WHAT YOU NEED TO DO =>
a - Name every music platform or website that the article on how streaming services came to be mentions by name.
b - Extend the article on how streaming services came to be, starting after its last sentence about Spotify's monthly users.

EXCERPT PROVIDED =>
* * * * * * *
Sounds Good! How Streaming Services Came to Be
As Generation Z-ers, we have experienced many forms of music listening. Born into the rise of the CD era, now, the current Gen Z-er likely has at least one music streaming subscription filled with playlists for every imaginable mood. For many streaming enthusiasts, the platforms have become almost social media-like, where fellow users can follow one another and broaden their auditory interests. But current streaming platforms are a culmination of years of innovation and creativity. These services, once thought to be the end of the lucrative music business, now account for the majority of the music industry’s revenue.
While proto-streaming services originated in the ‘90s, the industry really began to take off in the early 2000s, when radio stations made their streams available online. Over time, online stations catered specifically to a user’s music genre started to emerge. But the biggest shock to the music industry happened during a 60-hour coding marathon: Napster. The program allowed people to freely share their favorite songs from any artist they wanted — putting a huge dent in the music industry’s profits and forever changing the way people conceived of music. Eventually, after a series of tumultuous lawsuits, Napster was forced to close their operations. But Napster’s novelty paved the way for future streaming services
Shortly after the fall of Napster, The Pirate Bay launched to assist users to easily acquire music. The Pirate Bay offered users the ability to illegally acquire copied entertainment ranging from games to music. While many lawsuits have been filed throughout the years, The Pirate Bay continues to operate today.
However, for users seeking a legal route to acquiring music, iTunes allowed people to easily purchase music for $0.99. The quickness and simplicity of iTunes alone drew many people away from the file sharing life. Within the first week of launching, over a million songs were sold and iTunes quickly became the preferred way to buy music.
While CD sales reached a peak of $13.2 billion in sales in 2000, in 2019 sales were down to $1.8 billion; however, while iTunes offered a legal way to acquire music, piracy was still the easiest way to grow a music library with minimal effort and no hit on a user's wallet.
Enter 2008, when listening to music through sites like YouTube and Pandora was already gaining momentum. More significantly, however, 2008 marked the beginning of a new era of music: Spotify.
Founded by Daniel Ek and Martin Lorentzon, Spotify began development in Stockholm, Sweden in 2006 as a response to the growing piracy problem the music industry was facing. The concept behind Spotify was to offer users a sleek interface and an à la carte option of playing music. Initially, Spotify was only available in European countries but quickly expanded to the global market. Today, they boast of having over 270 million active monthly users.
* * * * * * *
[Chart-based quiz items]
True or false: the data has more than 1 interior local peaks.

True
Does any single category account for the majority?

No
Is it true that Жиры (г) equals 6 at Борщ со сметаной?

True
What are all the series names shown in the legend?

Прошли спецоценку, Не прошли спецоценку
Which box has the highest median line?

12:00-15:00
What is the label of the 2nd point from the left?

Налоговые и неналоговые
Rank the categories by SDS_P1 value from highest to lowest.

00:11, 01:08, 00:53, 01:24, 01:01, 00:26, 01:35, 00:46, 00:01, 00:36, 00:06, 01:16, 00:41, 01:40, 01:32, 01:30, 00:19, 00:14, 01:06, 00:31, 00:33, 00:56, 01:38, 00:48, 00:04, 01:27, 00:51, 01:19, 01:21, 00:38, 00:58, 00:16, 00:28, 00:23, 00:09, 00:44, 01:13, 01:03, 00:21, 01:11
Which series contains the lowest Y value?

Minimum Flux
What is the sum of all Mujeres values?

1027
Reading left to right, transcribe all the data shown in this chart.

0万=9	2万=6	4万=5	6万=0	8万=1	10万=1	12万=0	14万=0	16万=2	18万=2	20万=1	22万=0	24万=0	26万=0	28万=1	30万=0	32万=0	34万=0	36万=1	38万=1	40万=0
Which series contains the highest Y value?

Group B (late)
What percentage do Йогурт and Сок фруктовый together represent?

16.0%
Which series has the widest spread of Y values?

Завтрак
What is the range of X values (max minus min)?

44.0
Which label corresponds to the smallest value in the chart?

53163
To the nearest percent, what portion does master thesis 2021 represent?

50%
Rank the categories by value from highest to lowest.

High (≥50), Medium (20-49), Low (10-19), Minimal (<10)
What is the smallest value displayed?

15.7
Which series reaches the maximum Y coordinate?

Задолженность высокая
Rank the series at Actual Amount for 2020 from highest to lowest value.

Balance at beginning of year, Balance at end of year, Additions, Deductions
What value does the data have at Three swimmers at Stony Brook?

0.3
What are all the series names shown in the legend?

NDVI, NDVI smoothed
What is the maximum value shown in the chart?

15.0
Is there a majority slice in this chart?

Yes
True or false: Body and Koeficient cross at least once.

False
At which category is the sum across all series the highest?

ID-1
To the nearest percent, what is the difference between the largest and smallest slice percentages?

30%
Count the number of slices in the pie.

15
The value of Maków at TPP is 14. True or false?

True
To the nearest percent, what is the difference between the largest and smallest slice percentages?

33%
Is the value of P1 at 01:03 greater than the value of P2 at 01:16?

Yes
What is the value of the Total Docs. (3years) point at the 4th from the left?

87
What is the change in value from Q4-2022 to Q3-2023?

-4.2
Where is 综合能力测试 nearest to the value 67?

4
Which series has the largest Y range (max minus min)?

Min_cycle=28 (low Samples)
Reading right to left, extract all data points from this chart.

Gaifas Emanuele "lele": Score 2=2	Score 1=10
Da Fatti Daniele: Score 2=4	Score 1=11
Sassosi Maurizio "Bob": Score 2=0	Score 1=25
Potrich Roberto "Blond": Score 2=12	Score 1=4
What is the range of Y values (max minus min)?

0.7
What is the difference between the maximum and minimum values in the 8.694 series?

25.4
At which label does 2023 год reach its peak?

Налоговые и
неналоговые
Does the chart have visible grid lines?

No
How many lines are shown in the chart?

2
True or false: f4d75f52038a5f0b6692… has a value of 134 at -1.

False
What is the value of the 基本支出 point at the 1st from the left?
* * * * * * *
TASK ANSWERS =>
a - Napster, The Pirate Bay, iTunes, YouTube, Pandora, Spotify

b -
But Spotify's success ushered in a new era for the music world: the streaming wars. While YouTube and Pandora are established streaming competitors, newer services such as SoundCloud offered a slightly different service catering less to established musicians and more towards the up and coming artists. Many big names grew out of the platform, lending the term “SoundCloud Generation'' to refer to artists such as Bryson Tiller, Lil Pump and Chance the Rapper. However, Spotify’s biggest competitor came in the form of a service formerly known as Beats Music.
After being acquired by Apple in 2014, the Beats Music platform was repurposed for the launch of Apple’s newest music platform: Apple Music. Featuring a star-studded launch, major ad campaigns and initial exclusive streaming rights to albums from artists like Taylor Swift and Frank Ocean, Apple Music, like its predecessor iTunes, came out the door swinging. However, even with the capital that has been poured into Apple Music, Spotify has still been able to maintain its lead through innovative marketing campaigns and creative new ventures.
The competition amongst streaming services has led to rising revenues for music label companies. In the first 6 months of 2019, music streaming brought in $4.3 billion of revenue, an increase of 26% from the prior year. That accounts for about 80% of the music industry’s money!
Streaming music has been so successful that according to a recent filing from Warner Music, many services will be looking to raise their prices soon. Why would streaming companies feel comfortable doing this? Well, because they can! All-in-all, $10 a month is not a lot to spend on music (a number cut in half if you’re a college student). A quick search online shows that CD’s generally sell for around $10-$15, so to have virtual access to millions of songs pretty much anywhere is still a bargain. Plus, once people get used to that convenience, it’s hard to go back. While the extra few dollars may be marginal to subscribers, streaming services will be increasing their annual revenues by the millions.
Photo Caption: Streaming services are becoming a major source of revenue for the music industry.